The Telengana issue has now become a mill around the party's neck. The party had 'promised’ to sympathetically look into the demands in the run-up to the 2004 and 2009 general elections. In reality, it has done very little. In contrast to the BJP, the Congress remains ideologically opposed to the idea of small states and has since 2004 pursued a meaningless policy of wait and watch. The BJP-led NDA government had presided over the bifurcation of UP and Bihar into Uttarakhand and Jharkhand respectively. If that was not bad enough, under acute local pressure, the Congress committed a grave error in December 2009 by recklessly announcing that the process for the formation of Telangana would be initiated. The announcement started a huge flap in coastal Andhra and Rayalaseema.

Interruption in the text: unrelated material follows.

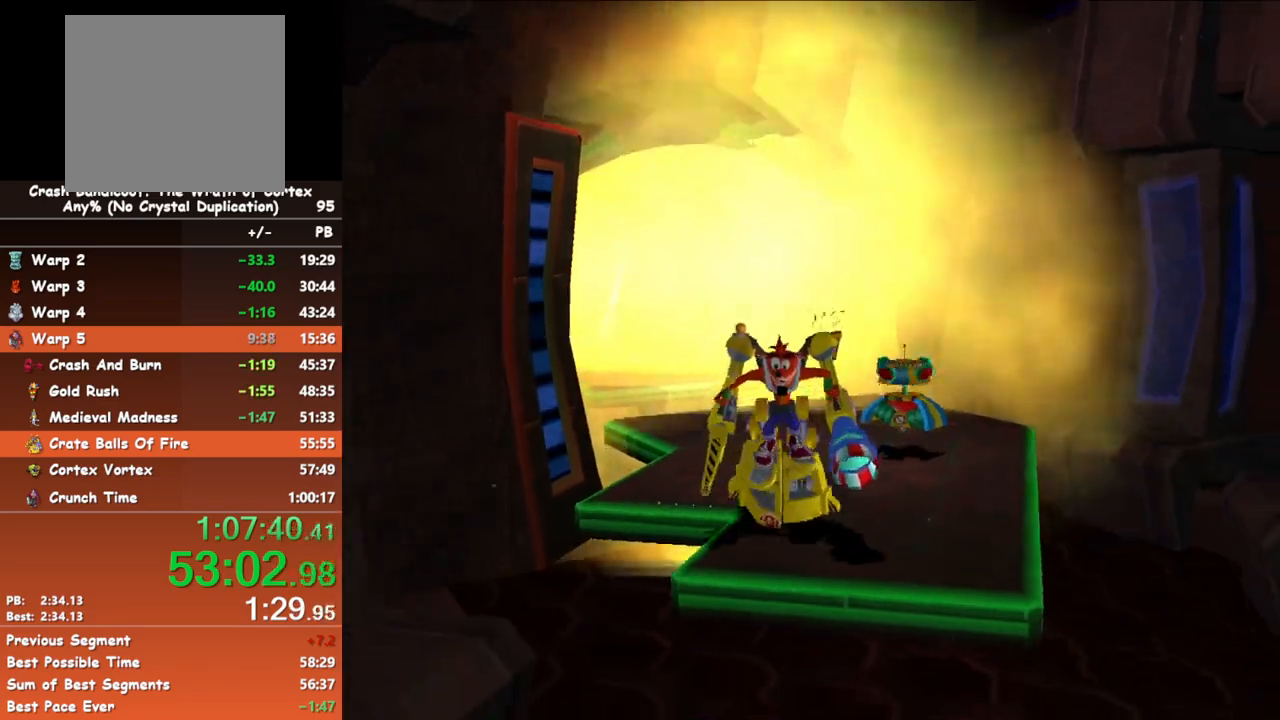
{"buttons": ["A"], "left_stick": "down", "events": [[133, "A", "down"]]}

Political analysts say that the central government succumbed to the pressure exerted by ‘muscled’ coastal leaders, whose interests are intrinsically linked with affluent Hyderabad and the central leadership of the party had no option but to go back on its somewhat tentative announcement. The results are there to see. From 2009 till date, the Congress has lost all elections in Andhra with huge margins. For the same period, the state has been virtually on the boil.

Says S Sudheer Kumar, an IT executive in Hyderabad, "The government has been unable to control agitations, leaving the people to fend for themselves against mobs. Obviously, people are seeking alternatives. Why should I vote for Congress again?’’ Kumar’s view is representative of the public ire.

Economically, too, the state is in a mess. In the last decade, Andhra Pradesh rarely witnessed power cuts in the monsoon season. Now for the first time, an 8-hour power cut in rural areas and 6 in urban, have added to people's frustration. Power holidays for industries are being enforced. There is no new industrial policy. Employment opportunities have fallen drastically and sales tax on fuel products are the highest in the country leading to all-round discontent.

The Telengana-driven political instability has kept investors away; not too long ago, this largest state in south India was a preferred destination for entrepreneurs. Slowly, many corporate offices are moving to Chennai, Bangalore and New Delhi, what with agitations and strike calls vitiating the working atmosphere to a significant degree.

The year 2009 can be considered a landmark for the Congress. "Since the 2009 elections, there have been three chief ministers but until the Telangana issue is settled, there will be no progress in the state. Either way, the government should take a call on the bifurcation and forcefully stand by its decision,’’ says Sethuraman, a Tamil merchant.

Inflation is a bugbear. "In the last three years, prices of essential commodities, including milk, oil and vegetables, have doubled. Why should I vote this government?" questions an indignant T Janaki Rani, a homemaker. Some preliminary poll surveys have given the Congress nine Lok Sabha seats out of 42. The worry is that if this trend continues till 2014, it will make its return in the state and perhaps even the centre, difficult.

The party’s high command is seized of the issue and the people's strong anti-Congress sentiments. Once Andhra paved the way for the formation of UPA government in 2004. But, in 2014, it shows all the signs of becoming a victim of deadly anti-incumbency.